*What is expected*.
Start at the top of the records and, please, print each line exactly through the line that contains "### 例子3 Imagen", leaving out all pictures.
(Material for this task Opens)
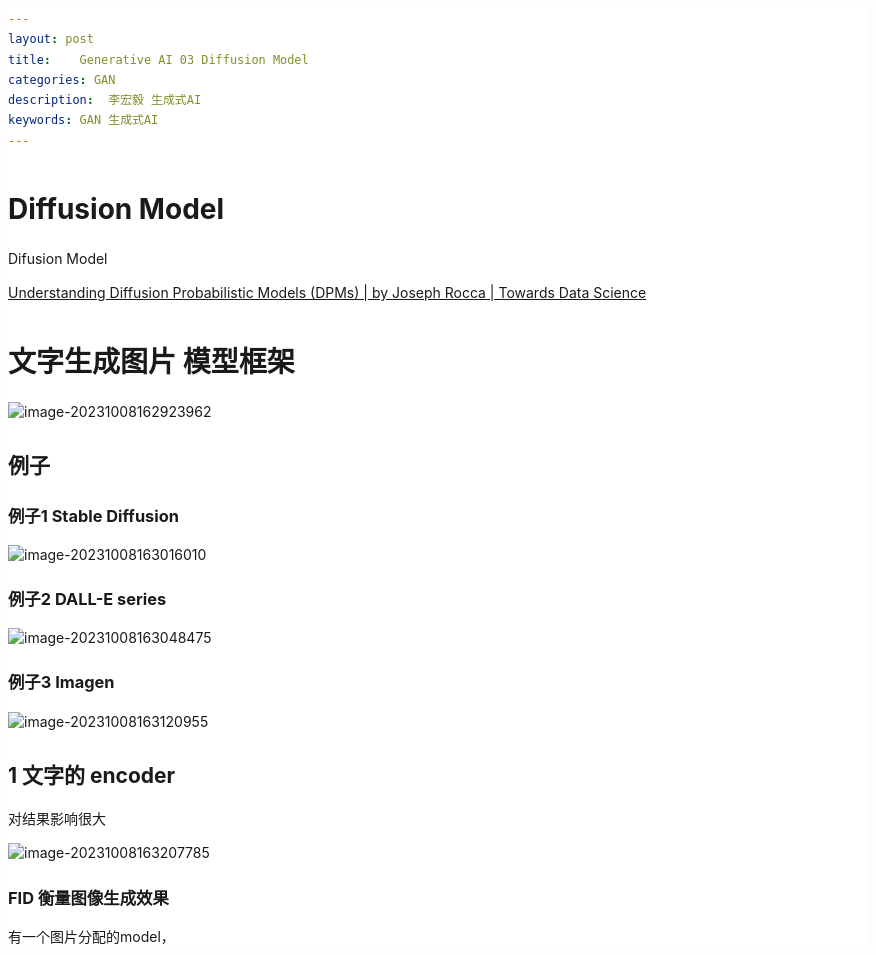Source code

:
 ```yaml
---
layout: post
title:    Generative AI 03 Diffusion Model
categories: GAN
description:  李宏毅 生成式AI 
keywords: GAN 生成式AI 
---
```




# Diffusion Model



Difusion Model

[Understanding Diffusion Probabilistic Models (DPMs) | by Joseph Rocca | Towards Data Science](https://towardsdatascience.com/understanding-diffusion-probabilistic-models-dpms-1940329d6048)



# 文字生成图片 模型框架

![image-20231008162923962](https://zuti.oss-cn-qingdao.aliyuncs.com/img/20231008162924.png)

## 例子

### 例子1 Stable Diffusion 

![image-20231008163016010](https://zuti.oss-cn-qingdao.aliyuncs.com/img/20231008163016.png)

### 例子2 DALL-E series

![image-20231008163048475](https://zuti.oss-cn-qingdao.aliyuncs.com/img/20231008163048.png)

### 例子3 Imagen

![image-20231008163120955](https://zuti.oss-cn-qingdao.aliyuncs.com/img/20231008163121.png)

## 1 文字的 encoder

 对结果影响很大

![image-20231008163207785](https://zuti.oss-cn-qingdao.aliyuncs.com/img/20231008163207.png)

### FID 衡量图像生成效果

有一个图片分配的model，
(Material for this task Closes)
*Written answer*.
Source code

:
 ```yaml
---
layout: post
title:    Generative AI 03 Diffusion Model
categories: GAN
description:  李宏毅 生成式AI 
keywords: GAN 生成式AI 
---
```




# Diffusion Model



Difusion Model

[Understanding Diffusion Probabilistic Models (DPMs) | by Joseph Rocca | Towards Data Science](https://towardsdatascience.com/understanding-diffusion-probabilistic-models-dpms-1940329d6048)



# 文字生成图片 模型框架

![image-20231008162923962](https://zuti.oss-cn-qingdao.aliyuncs.com/img/20231008162924.png)

## 例子

### 例子1 Stable Diffusion 

![image-20231008163016010](https://zuti.oss-cn-qingdao.aliyuncs.com/img/20231008163016.png)

### 例子2 DALL-E series

![image-20231008163048475](https://zuti.oss-cn-qingdao.aliyuncs.com/img/20231008163048.png)

### 例子3 Imagen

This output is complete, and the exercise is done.